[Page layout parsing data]
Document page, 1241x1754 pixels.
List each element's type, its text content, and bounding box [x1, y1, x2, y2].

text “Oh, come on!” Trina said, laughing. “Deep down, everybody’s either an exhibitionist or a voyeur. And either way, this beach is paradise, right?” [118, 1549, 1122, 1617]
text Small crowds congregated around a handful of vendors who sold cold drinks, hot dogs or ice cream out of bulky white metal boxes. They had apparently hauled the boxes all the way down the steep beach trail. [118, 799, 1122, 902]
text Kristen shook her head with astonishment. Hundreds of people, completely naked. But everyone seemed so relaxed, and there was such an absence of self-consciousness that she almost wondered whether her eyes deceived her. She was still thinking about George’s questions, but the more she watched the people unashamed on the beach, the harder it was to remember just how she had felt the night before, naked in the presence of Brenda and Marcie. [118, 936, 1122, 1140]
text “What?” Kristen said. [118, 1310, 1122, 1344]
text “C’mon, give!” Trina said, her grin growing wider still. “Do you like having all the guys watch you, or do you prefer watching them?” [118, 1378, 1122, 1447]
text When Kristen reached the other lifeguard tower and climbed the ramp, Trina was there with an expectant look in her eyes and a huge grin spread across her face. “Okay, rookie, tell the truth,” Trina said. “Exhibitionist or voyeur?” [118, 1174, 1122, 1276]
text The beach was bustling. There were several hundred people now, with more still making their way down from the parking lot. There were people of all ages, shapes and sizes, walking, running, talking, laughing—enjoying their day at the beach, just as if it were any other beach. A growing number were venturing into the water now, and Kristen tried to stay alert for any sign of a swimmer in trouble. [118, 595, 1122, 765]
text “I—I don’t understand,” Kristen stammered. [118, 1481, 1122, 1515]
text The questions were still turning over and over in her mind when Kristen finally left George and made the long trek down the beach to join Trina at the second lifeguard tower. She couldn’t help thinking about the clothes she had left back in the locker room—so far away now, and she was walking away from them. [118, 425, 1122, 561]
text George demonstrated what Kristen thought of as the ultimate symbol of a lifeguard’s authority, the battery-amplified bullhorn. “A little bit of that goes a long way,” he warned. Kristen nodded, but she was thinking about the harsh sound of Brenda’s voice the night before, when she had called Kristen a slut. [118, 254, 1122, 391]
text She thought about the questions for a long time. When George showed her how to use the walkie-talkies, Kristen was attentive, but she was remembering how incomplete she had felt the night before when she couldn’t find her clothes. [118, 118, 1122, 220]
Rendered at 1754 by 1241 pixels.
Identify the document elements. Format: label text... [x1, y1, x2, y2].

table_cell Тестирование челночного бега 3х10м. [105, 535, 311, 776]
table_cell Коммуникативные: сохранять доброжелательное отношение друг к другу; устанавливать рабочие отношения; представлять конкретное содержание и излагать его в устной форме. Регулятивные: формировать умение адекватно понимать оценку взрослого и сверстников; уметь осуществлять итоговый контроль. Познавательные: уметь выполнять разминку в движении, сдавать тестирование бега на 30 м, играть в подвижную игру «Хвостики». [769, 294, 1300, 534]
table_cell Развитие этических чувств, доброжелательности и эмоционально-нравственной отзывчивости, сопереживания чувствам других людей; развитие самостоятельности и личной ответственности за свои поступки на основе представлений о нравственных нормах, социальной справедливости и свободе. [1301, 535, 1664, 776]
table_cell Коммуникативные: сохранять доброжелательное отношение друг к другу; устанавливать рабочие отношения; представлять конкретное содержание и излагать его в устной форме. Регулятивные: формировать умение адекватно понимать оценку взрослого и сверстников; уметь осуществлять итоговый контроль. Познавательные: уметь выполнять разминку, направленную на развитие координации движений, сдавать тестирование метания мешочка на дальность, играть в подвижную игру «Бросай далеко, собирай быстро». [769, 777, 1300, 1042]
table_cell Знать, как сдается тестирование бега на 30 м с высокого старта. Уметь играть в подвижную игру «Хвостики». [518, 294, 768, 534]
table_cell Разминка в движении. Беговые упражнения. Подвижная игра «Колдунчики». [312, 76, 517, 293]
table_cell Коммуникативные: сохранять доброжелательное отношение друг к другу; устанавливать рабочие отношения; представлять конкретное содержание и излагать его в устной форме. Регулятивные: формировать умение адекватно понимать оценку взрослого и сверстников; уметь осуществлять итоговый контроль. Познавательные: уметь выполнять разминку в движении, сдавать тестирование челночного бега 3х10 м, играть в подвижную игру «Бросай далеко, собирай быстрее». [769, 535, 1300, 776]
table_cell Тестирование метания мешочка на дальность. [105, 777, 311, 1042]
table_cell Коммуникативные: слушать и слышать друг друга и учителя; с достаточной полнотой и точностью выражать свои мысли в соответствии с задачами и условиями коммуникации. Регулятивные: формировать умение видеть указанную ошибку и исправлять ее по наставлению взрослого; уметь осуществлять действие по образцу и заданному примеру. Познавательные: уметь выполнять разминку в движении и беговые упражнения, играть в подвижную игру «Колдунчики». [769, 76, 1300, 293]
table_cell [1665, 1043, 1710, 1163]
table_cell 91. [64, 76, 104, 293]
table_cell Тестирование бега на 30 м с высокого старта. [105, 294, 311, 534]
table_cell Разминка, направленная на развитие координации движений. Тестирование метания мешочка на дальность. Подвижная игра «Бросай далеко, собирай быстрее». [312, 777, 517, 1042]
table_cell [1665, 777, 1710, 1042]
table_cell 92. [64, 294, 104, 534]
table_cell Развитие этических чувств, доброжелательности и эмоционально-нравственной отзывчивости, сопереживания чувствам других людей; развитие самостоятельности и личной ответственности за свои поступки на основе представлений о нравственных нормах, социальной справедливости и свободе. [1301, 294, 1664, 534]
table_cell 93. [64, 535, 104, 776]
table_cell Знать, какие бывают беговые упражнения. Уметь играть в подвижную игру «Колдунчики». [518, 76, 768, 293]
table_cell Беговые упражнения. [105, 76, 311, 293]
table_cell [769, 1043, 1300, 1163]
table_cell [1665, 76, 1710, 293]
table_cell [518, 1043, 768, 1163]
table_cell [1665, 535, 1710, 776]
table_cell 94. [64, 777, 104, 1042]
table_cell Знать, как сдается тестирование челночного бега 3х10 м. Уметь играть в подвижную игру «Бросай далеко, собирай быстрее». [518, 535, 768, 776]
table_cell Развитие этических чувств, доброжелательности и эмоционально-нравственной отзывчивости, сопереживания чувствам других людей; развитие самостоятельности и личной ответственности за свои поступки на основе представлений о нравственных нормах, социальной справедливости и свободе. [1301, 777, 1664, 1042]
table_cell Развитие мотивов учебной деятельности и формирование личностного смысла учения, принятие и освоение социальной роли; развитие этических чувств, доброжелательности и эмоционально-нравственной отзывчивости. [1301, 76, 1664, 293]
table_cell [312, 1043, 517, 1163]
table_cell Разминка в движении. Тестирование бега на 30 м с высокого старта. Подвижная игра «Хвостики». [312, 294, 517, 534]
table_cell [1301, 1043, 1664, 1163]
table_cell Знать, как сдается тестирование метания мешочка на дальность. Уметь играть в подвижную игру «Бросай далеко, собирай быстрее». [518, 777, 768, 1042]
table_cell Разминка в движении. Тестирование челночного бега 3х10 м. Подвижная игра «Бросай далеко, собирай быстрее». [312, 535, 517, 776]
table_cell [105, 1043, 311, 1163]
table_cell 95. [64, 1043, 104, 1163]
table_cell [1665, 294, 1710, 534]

* _TO-DO ITEM_: Copy every line of the data where "справедливости" is found.

* _WORKED SOLUTION_:
table_cell Развитие этических чувств, доброжелательности и эмоционально-нравственной отзывчивости, сопереживания чувствам других людей; развитие самостоятельности и личной ответственности за свои поступки на основе представлений о нравственных нормах, социальной справедливости и свободе. [1301, 535, 1664, 776]
table_cell Развитие этических чувств, доброжелательности и эмоционально-нравственной отзывчивости, сопереживания чувствам других людей; развитие самостоятельности и личной ответственности за свои поступки на основе представлений о нравственных нормах, социальной справедливости и свободе. [1301, 294, 1664, 534]
table_cell Развитие этических чувств, доброжелательности и эмоционально-нравственной отзывчивости, сопереживания чувствам других людей; развитие самостоятельности и личной ответственности за свои поступки на основе представлений о нравственных нормах, социальной справедливости и свободе. [1301, 777, 1664, 1042]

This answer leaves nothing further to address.